Wednesday, January 15, 2025

Casey Jones Junior, 1956

Here are two more scans from some oversized (120 format) transparencies - both featuring Casey Jones Junior as he pulled the colorful circus train through Storybook Land. I've always loved the way Casey looks just like his cartoon counterpart. The driver sees us taking his picture, and is frankly sick of the paparazzi. "Don't they understand that I am a person, with feelings and needs like the shmucks I look down upon?". He's a work in progress.


A second photo reveals that the canal (for the Storybook Land Canal Boats) is empty for some reason - a worker of some sort is partly obscured by a fence pole to the right. Could this be from the early days before all of the charming miniature vignettes were added to Storybook Land? After two months of operation, the Canal Boats closed while Storybook Land was constructed and the muddy banks were landscaped with miniature plants, including a bonsai tree planted by Walt Disney himself. It seems very possible!


Hey, why not zoom in, since these large-format transparencies are high-quality? We can see the fearsome Wild Animals, both wearing pink dresses. 


2 comments:

TokyoMagic! said...

Those are some very lovely weeds, in that first pic.

Major, that second pic is a very rare shot of the installation of the giant "quilt" from the Disney short, "Lullaby Land." We can see that Toad Hall had not yet been placed on that point of land on the far left. A rare shot, indeed! Thanks for sharing!

JB said...

Hmm, the Casey Jr. driver looks suspiciously like the villainous "Agent Smith" in "The Matrix". Does that mean that all of us are in the Matrix and don't realize it?

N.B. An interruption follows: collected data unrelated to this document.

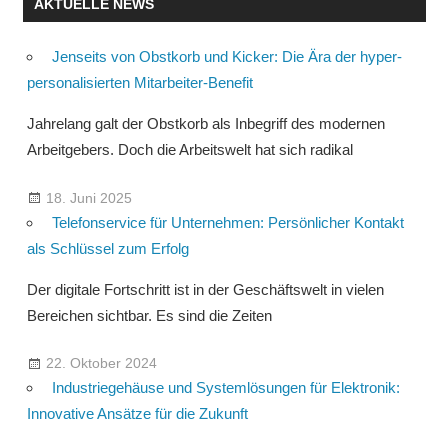
AKTUELLE NEWS
Jenseits von Obstkorb und Kicker: Die Ära der hyper-
personalisierten Mitarbeiter-Benefit
Jahrelang galt der Obstkorb als Inbegriff des modernen
Arbeitgebers. Doch die Arbeitswelt hat sich radikal
18. Juni 2025
Telefonservice für Unternehmen: Persönlicher Kontakt
als Schlüssel zum Erfolg
Der digitale Fortschritt ist in der Geschäftswelt in vielen
Bereichen sichtbar. Es sind die Zeiten
22. Oktober 2024
Industriegehäuse und Systemlösungen für Elektronik:
Innovative Ansätze für die Zukunft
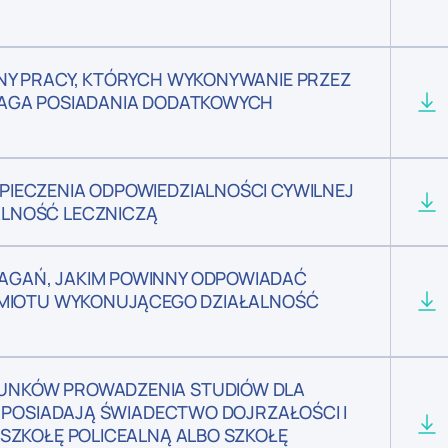
NY PRACY, KTÓRYCH WYKONYWANIE PRZEZ
MAGA POSIADANIA DODATKOWYCH
IECZENIA ODPOWIEDZIALNOŚCI CYWILNEJ
LNOŚĆ LECZNICZĄ
GAŃ, JAKIM POWINNY ODPOWIADAĆ
DMIOTU WYKONUJĄCEGO DZIAŁALNOŚĆ
UNKÓW PROWADZENIA STUDIÓW DLA
E POSIADAJĄ ŚWIADECTWO DOJRZAŁOŚCI I
SZKOŁĘ POLICEALNĄ ALBO SZKOŁĘ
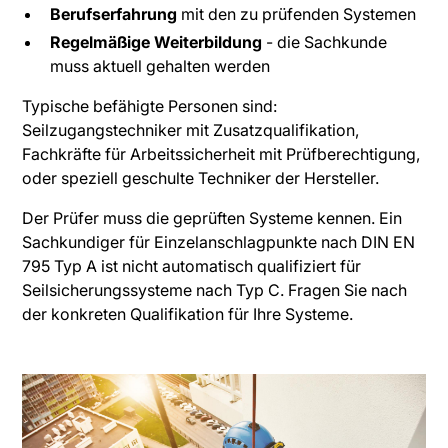
Berufserfahrung
mit den zu prüfenden Systemen
Regelmäßige Weiterbildung
- die Sachkunde
muss aktuell gehalten werden
Typische befähigte Personen sind:
Seilzugangstechniker mit Zusatzqualifikation,
Fachkräfte für Arbeitssicherheit mit Prüfberechtigung,
oder speziell geschulte Techniker der Hersteller.
Der Prüfer muss die geprüften Systeme kennen. Ein
Sachkundiger für Einzelanschlagpunkte nach DIN EN
795 Typ A ist nicht automatisch qualifiziert für
Seilsicherungssysteme nach Typ C. Fragen Sie nach
der konkreten Qualifikation für Ihre Systeme.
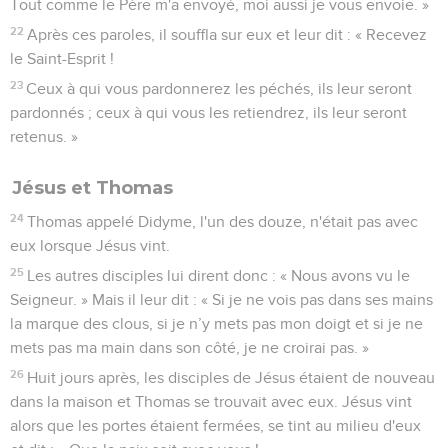
Tout comme le Père m'a envoyé, moi aussi je vous envoie. »
22
Après ces paroles, il souffla sur eux et leur dit : « Recevez
le Saint-Esprit !
23
Ceux à qui vous pardonnerez les péchés, ils leur seront
pardonnés ; ceux à qui vous les retiendrez, ils leur seront
retenus. »
Jésus et Thomas
24
Thomas appelé Didyme, l'un des douze, n'était pas avec
eux lorsque Jésus vint.
25
Les autres disciples lui dirent donc : « Nous avons vu le
Seigneur. » Mais il leur dit : « Si je ne vois pas dans ses mains
la marque des clous, si je n’y mets pas mon doigt et si je ne
mets pas ma main dans son côté, je ne croirai pas. »
26
Huit jours après, les disciples de Jésus étaient de nouveau
dans la maison et Thomas se trouvait avec eux. Jésus vint
alors que les portes étaient fermées, se tint au milieu d'eux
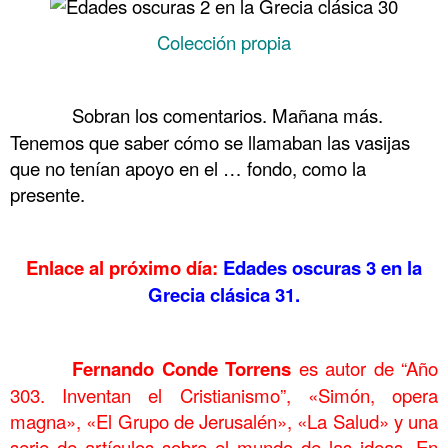
Colección propia
……….
……….
Sobran los comentarios. Mañana más.
Tenemos que saber cómo se llamaban las vasijas
que no tenían apoyo en el … fondo, como la
presente.
……….
Enlace al próximo día:
Edades oscuras 3 en la
Grecia clásica 31.
……….
……….
Fernando Conde Torrens
es autor de “Año
303. Inventan el Cristianismo”,
«Simón, opera
magna», «El Grupo de Jerusalén», «La Salud» y una
serie de artículos sobre el mundo de las ideas. En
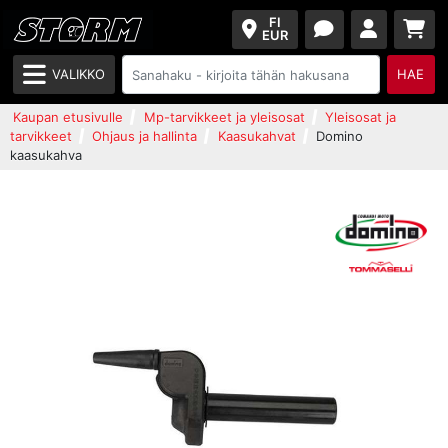
FI
EUR
VALIKKO
HAE
Kaupan etusivulle
Mp-tarvikkeet ja yleisosat
Yleisosat ja
tarvikkeet
Ohjaus ja hallinta
Kaasukahvat
Domino
kaasukahva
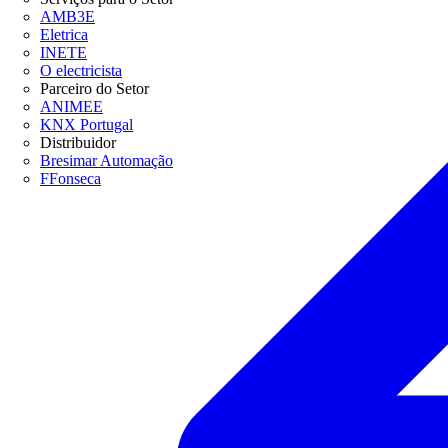
AMB3E
Eletrica
INETE
O electricista
Parceiro do Setor
ANIMEE
KNX Portugal
Distribuidor
Bresimar Automação
FFonseca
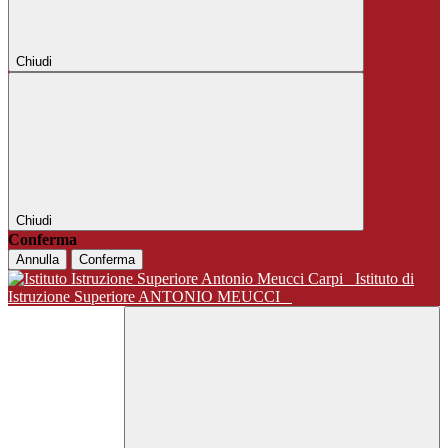
Chiudi
Chiudi
Conferma
Annulla
Conferma
Istituto di
Istruzione Superiore ANTONIO MEUCCI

Maybe I should try bending some tableware with my mind. I think this photo needs some more blue sky. ;-)

Maybe that's Walt behind the pole, planting his bonsai tree!!! OK, probably not. We gots us some power poles in this here photygraph.

Wild animals with pink dresses are the most dangerous of all! Their pink coloration comes from the bloodstains of their prey... or maybe from eating crustaceans, like flamingos do.
And look! The monkeys in the monkey cage are all wearing red. That means they're angry. And when monkeys get angry, they fling 'stuff'.

Tokyo!, And then they replaced those lovely weeds with miniature trees and shrubs and cottages, and castles and stuff... TRE!

I always enjoy these large format slides, Major. Thanks.